Différents facteurs aboutissent ainsi, tout au long du parcours de vie, à une perte de chance concernant la santé : les personnes présentant des troubles psychiques font face à de multiples difficultés, et le cumul et l’intrication des troubles contribuent à détériorer leur état de santé en vieil­lissant. Mais, en dépit d’un besoin croissant, leur accès aux soins reste délicat, ce qui concourt à accélérer cette dégradation. Le secteur sanitaire est en effet organisé sur un mode catégoriel qui complique la coordination des soins, les personnes vieillissantes atteintes de troubles psychiques se trouvant à l’articulation de trois champs : la santé mentale, la santé somatique et la gériatrie.

Les personnes présentant un handicap d’origine psychique se trouvent aussi à la croisée de deux champs d’intervention : le sanitaire et le médicosocial. Les dispositifs médicosociaux sont également organisés sur un mode catégoriel : certains établissements sont médicalisés et proposent une offre de soins, d’autres non, comme si les résidents de ces derniers, au cours de leur parcours de vie, ne devaient jamais présenter de problèmes de santé plus ou moins graves ou durables. On objectera qu’ils peuvent, comme les personnes vivant à leur domicile, recourir aux professionnels de santé du champ hospitalier ou libéral. Mais là aussi, un cloisonnement persiste entre le secteur social, médicosocial et sanitaire, et certains professionnels de santé ne sont pas formés à l’accueil de personnes en situation de handicap.

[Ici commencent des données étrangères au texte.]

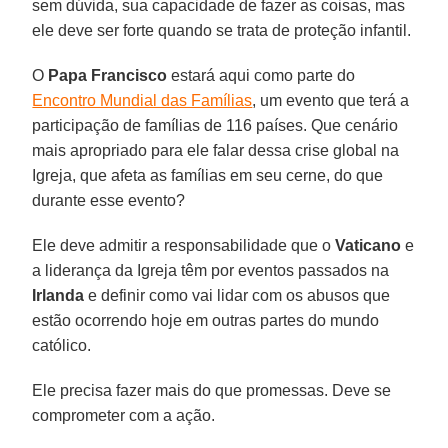
sem dúvida, sua capacidade de fazer as coisas, mas
ele deve ser forte quando se trata de proteção infantil.
O
Papa Francisco
estará aqui como parte do
Encontro Mundial das Famílias
, um evento que terá a
participação de famílias de 116 países. Que cenário
mais apropriado para ele falar dessa crise global na
Igreja, que afeta as famílias em seu cerne, do que
durante esse evento?
Ele deve admitir a responsabilidade que o
Vaticano
e
a liderança da Igreja têm por eventos passados na
Irlanda
e definir como vai lidar com os abusos que
estão ocorrendo hoje em outras partes do mundo
católico.
Ele precisa fazer mais do que promessas. Deve se
comprometer com a ação.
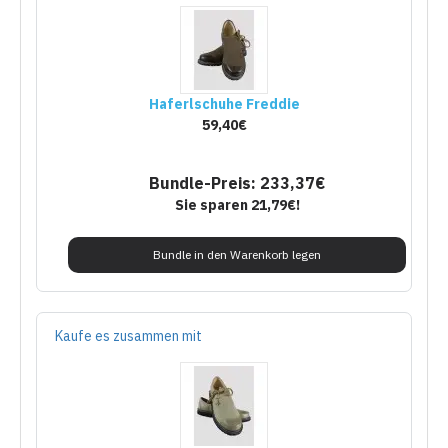
Haferlschuhe Freddie
59,40€
Bundle-Preis: 233,37€
Sie sparen 21,79€!
Bundle in den Warenkorb legen
Kaufe es zusammen mit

Plus largement, il nous semble nécessaire de souligner la partition opérée par les politiques publiques entre handicap et vieillissement. On distingue ainsi le champ des « personnes handicapées » et le champ des « personnes âgées » sur un critère d’âge : la barrière des 60 ans. La question se pose donc de savoir de quel champ administratif relève une personne handicapée arrivant à cet âge de la vie. Ces catégories administratives ont un impact direct sur la vie des individus, puisqu’elles déterminent les prestations (financières, humaines, matérielles) dont ils peuvent bénéficier. Mais surtout, cette organisation catégorielle concourt à envisager le vieillissement sous un prisme chronologique et à vouloir distinguer les effets du handicap et ceux du vieillis­sement chez une personne et en fonction de son âge, alors que ces effets se conjuguent de façon différenciée selon les individus et leur parcours de vie5. Elle induit une fracture entre vieillesse et handicap, comme si l’on ne devait être que l’un ou l’autre, mais pas l’un et l’autre.

Notes de bas de page

1 Caisse nationale de solidarité pour l’autonomie (CNSA) (2010). Aide à l’adaptation et à la planification de l’offre médicosociale en faveur des personnes handicapées vieillissantes (Dossier technique), 9-10.

2 Coldefy, M. et Gandré, C. (2018). Personnes suivies pour des troubles psychiques sévères : une espérance de vie fortement réduite et une mortalité prématurée quadruplée. Question d’économie de la santé, 237, 1.

3 Delporte, M. (2018). Vieillir avec des troubles psychiques : des difficultés croissantes, un manque de réponses adaptées (Étude menée pour le Creai Hauts-de-France à la demande du Crehpsy).

4 Coldefy, M. et Gandré, C. (2018). Personnes suivies pour des troubles psychiques sévères : une espérance de vie fortement réduite et une mortalité prématurée quadruplée. Question d’économie de la santé, 237, 6.

5 Chamahian, A. et Delporte, M. (2019). Le vieillissement des personnes en situation de handicap. Expériences inédites et plurielles. Gérontologie et société, 41(159), 9-20.